Dear Future Self,

Once upon a time, you were young. Remember that? When every new day held a promise of new wonders, and when you woke up every morning and the sun was shining or clouds filled the sky or rain sprinkled on your roof, you’d stretch, yawn and pry yourself from bed with the promise of a cup of coffee brewing to revive you and wipe the sleepies from your eyes?

Everything was so monumental back then. Every moment seemed like the most important moment in your life. So necessary, so pivotal, so real. All the people you encountered, your friends, your family, your teachers, everyone was so important to you. You always had trouble expressing these sentiments of deep compassion and care for your loved ones, and you often were consumed by the frantic urge to convey to people how much you loved them. It was like you thought time would run out, that you wouldn’t be able to tell them if you didn’t tell them now.

That is why hugs were so important to you back then. The ability to hold someone for a moment in time made you feel as if you could hold their ephemeral selves forever. The warmth, the care, the life embodied in that moment was one of the many things you lived for. Human contact was always essential in your book. I hope you still hug those around you with vigor, that you still have strength and love to give and someone wonderful, many someones wonderful to pick up the slack when you’re tired.

You dreamed so vividly back then. Not just at night, but about the future too. You thought it didn’t matter what you’d been through or where you came from. You firmly believed that, despite it all, you could be happy, you would be happy. And life would get better. And I’m sure it did. How could it not? With that bright disposition and never-say-die dress you wore so well, even when it was a little crumpled and frumpy...

Remember how you loved to read back then? It really was your favorite thing, and you definitely weren’t ashamed of it. The library, your place of origin, was inevitably your place of rest. Over and over again you read “The Little Prince,” your favorite; you were moved so easily by its simple poetry and delicate characters. You were moved by everything you read and heard. And you desperately wanted to move others. You would often speak of the importance of passion, or affecting a change in others, for good or bad, you didn’t care which because you knew you couldn’t really control which, you just wanted to be remembered. That was interesting.

You were so starry-eyed then. I wonder if you are now. Or has life weighed you down? Let’s hope not. You had every reason not to be optimistic then — life wasn’t exactly easy for you, even if you were lucky enough to be a Stanford student. Times were bad, sometimes, but you always managed to still give freely of yourself, even when you thought you had nothing left to give. That was a good choice, friend and I’m sure it served you well.

You may laugh at how sure I seemed to be back then. But it was just a part of who I was. Never sure of the present, but always sure of the future. Funny. Funny you thought the future was the one thing you could be sure of, the one thing you could control. In a sense, I guess this was true — you determined each step and path you took, but the events that would unfold beyond that, you had no idea. But I bet it worked out fine.

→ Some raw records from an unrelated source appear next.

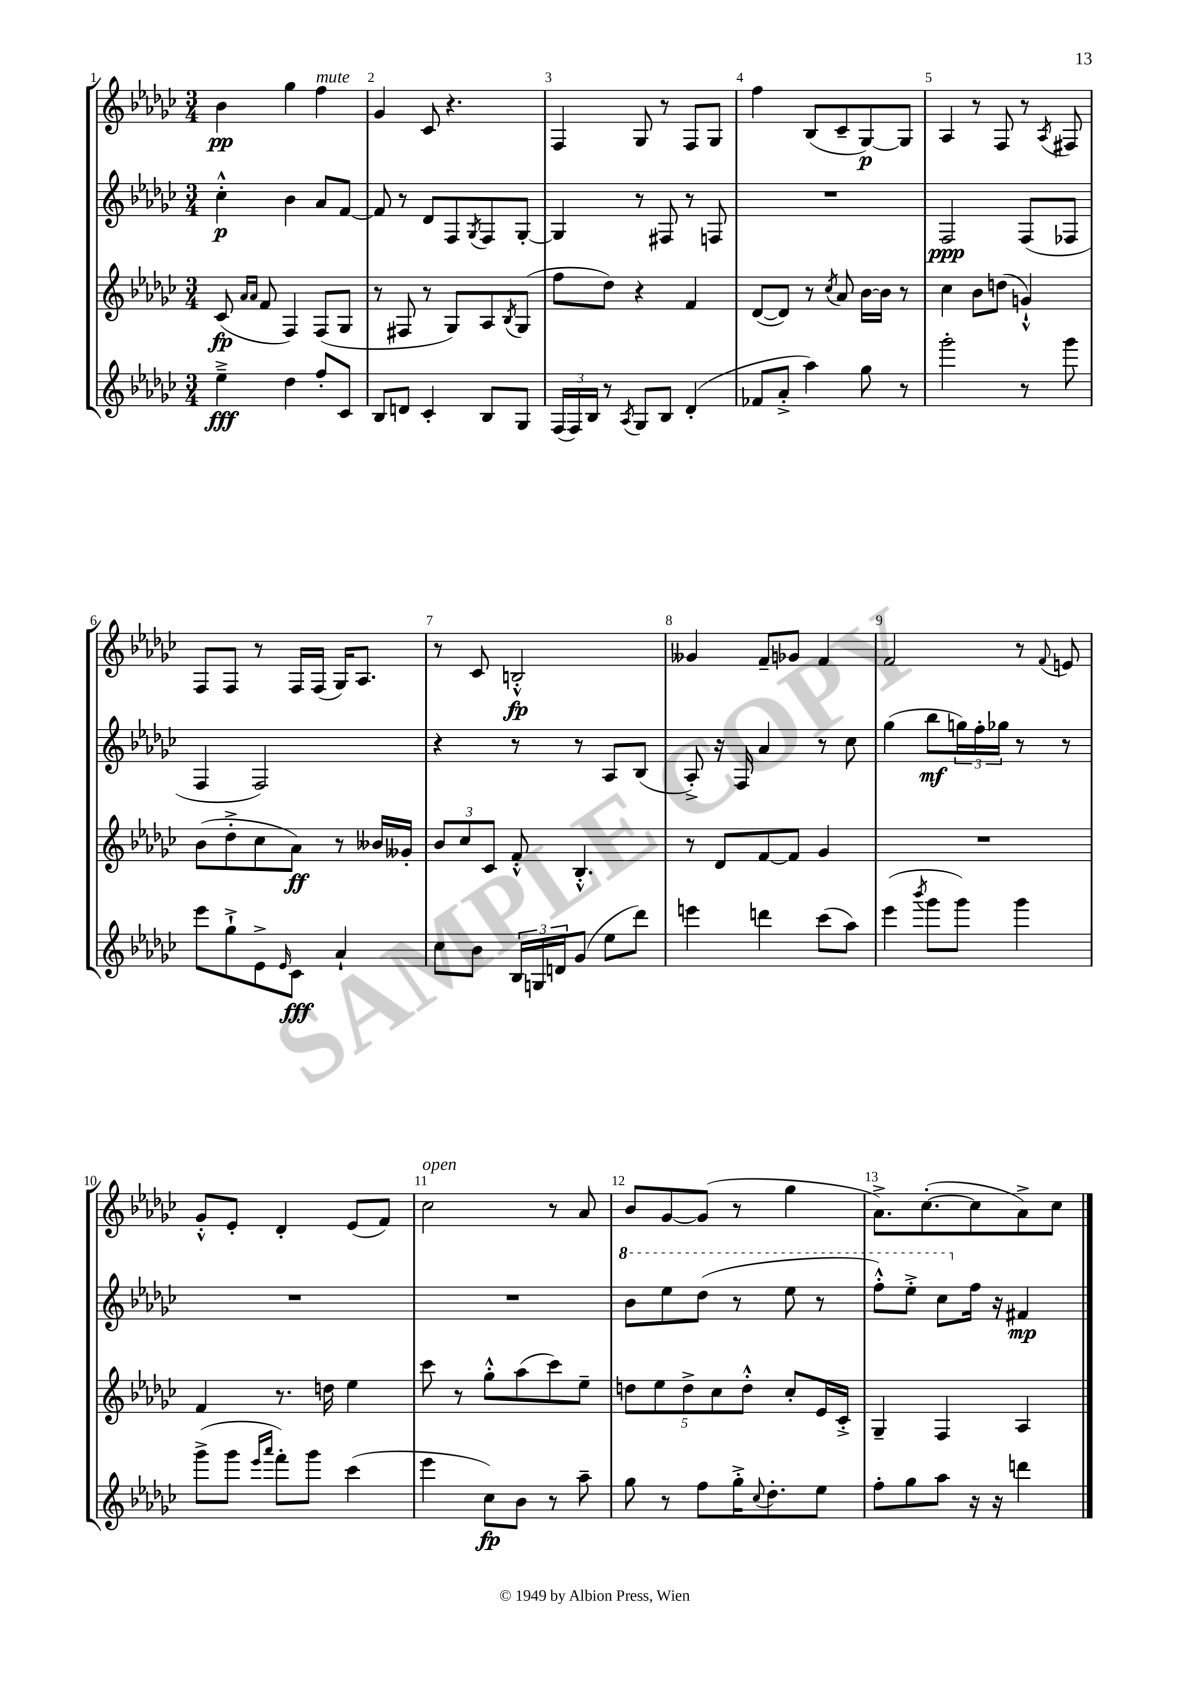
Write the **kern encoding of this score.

**kern	**kern	**kern	**kern
*staff4	*staff3	*staff2	*staff1
*clefG2	*clefG2	*clefG2	*clefG2
*k[b-e-a-d-g-c-]	*k[b-e-a-d-g-c-]	*k[b-e-a-d-g-c-]	*k[b-e-a-d-g-c-]
*M3/4	*M3/4	*M3/4	*M3/4
4ee-~^	(8c-	4cc-'^^	4b-
.	16qqa-	.	.
.	16qqa-	.	.
.	8f	.	.
4dd-	4F)	4b-	4gg-
8ff'	(8F	8a-	4ff
8c-	8G-	[8f	.
=	=	=	=
8B-	8r	8f]	4g-
8d	8F#	8r	.
4c-'	8r	8d-	8c-
.	8G-)	8F	4.r
.	.	8qG-	.
8B-	8A-	8F	.
.	8qB-	.	.
8G-	(8G-	[8G-'	.
=	=	=	=
(24F	8ff	4G-]	4F
24F)	.	.	.
24B-	.	.	.
8r	8dd-)	.	.
8qA-	.	.	.
8G-	4r	8r	8G-
8B-	.	8F#	8r
(4d-'	4f	8r	8F
.	.	8F	8G-
=	=	=	=
8f-	([8d-	2.r	4ff
8a-'^	8d-])	.	.
4aa-)	8r	.	(8B-
.	8qcc-	.	.
.	8a-	.	8c-~
8gg-	[16b-	.	[8G-)
.	16b-]	.	.
8r	8r	.	8G-]
=	=	=	=
2ggg-'	4cc-	2F	4A-
.	8b-	.	8r
.	(8dd	.	8F
8r	4g`^^)	(8F	8r
.	.	.	8qA-
8ggg-	.	8F-	8F#
=	=	=	=
8eee-	(8b-	4F	8F
8gg-`^	8dd-'^	.	8F
8e-^	8cc-	2F)	8r
16qqe-	.	.	.
8c-	8a-)	.	16F
.	.	.	(16F
4a-`	8r	.	16G-)
.	.	.	8.A-
.	16b--	.	.
.	16g--'	.	.
=	=	=	=
8cc-	12b-	4r	8r
.	12cc-	.	.
8b-	.	.	8c-
.	12c-	.	.
24B-	8f'^^	8r	2B'^^
24G	.	.	.
24d	.	.	.
(8g-	4.B-'^^	8r	.
8ee-	.	8A-	.
8ddd-)	.	(8B-	.
=	=	=	=
4eee	8r	8A-'^)	4g--
.	8d-	16r	.
.	.	16F	.
4ddd	[8f	4a-	8f~
.	8f]	.	8g-
(8ccc-	4g-	8r	4f
8aa-)	.	8cc-	.
=	=	=	=
(4eee-	2.r	(4gg-	2f
8qbbb-	.	.	.
8ggg-	.	8bb-	.
8ggg-)	.	24gg)	.
.	.	24ff'	.
.	.	24gg-	.
4ggg-	.	8r	8r
.	.	.	8qqf
.	.	8r	8e
=	=	=	=
(8ggg-^	4f	2.r	8g-'^^
8ggg-	.	.	8e-'
16qqeee-	.	.	.
16qqaaa-	.	.	.
8fff')	8.r	.	4d-'
8ggg-	.	.	.
.	16dd	.	.
(4ccc-	4ee-	.	(8e-
.	.	.	8f)
=	=	=	=
4eee-	8ccc-	2.r	2cc-
.	8r	.	.
8cc-)	8gg-'^^	.	.
8b-	(8aa-	.	.
8r	8ccc-)	.	8r
8aa-~	8ee-~	.	8a-
=	=	=	=
8gg-	10dd	8bb-	8b-
.	10ee-	.	.
8r	.	8eee-	[8g-
.	10dd^	.	.
8ff	.	(8ddd-	(8g-]
.	10cc-	.	.
16gg-'^	.	8r	8r
.	10dd'^^	.	.
8qqcc-	.	.	.
8.dd-'	.	.	.
.	8cc-'	8eee-	4gg-
8ee-	16e-	8r	.
.	16c-'^	.	.
=	=	=	=
8ff'	4G-~	8fff'^^)	8.a-^)
8gg-	.	8eee-'^	.
.	.	.	([8.cc-'
8aa-	4F	8ccc-	.
16r	.	16ff	8cc-]
16r	.	16r	.
4ddd	4A-	4f#	8a-^)
.	.	.	8cc-
==	==	==	==
*-	*-	*-	*-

This simple portrait I’ve given you of yourself is so you will remember and know what you were and to remind myself now what I never desire to cease to be. Grow, by all means, change, morph, learn, live, cry, die when it’s time, but please don’t ever forget, while there is breath in your body, that life is worth living. Even when all the world says “No,” says this planet is dying, that we should pick up and leave and go to Mars, that people are destroying each other, etc. etc. Please don’t be jaded by such reports. I can’t really tell you why life is worth living, but I know that it is. So just believe me. And remember. And show me why.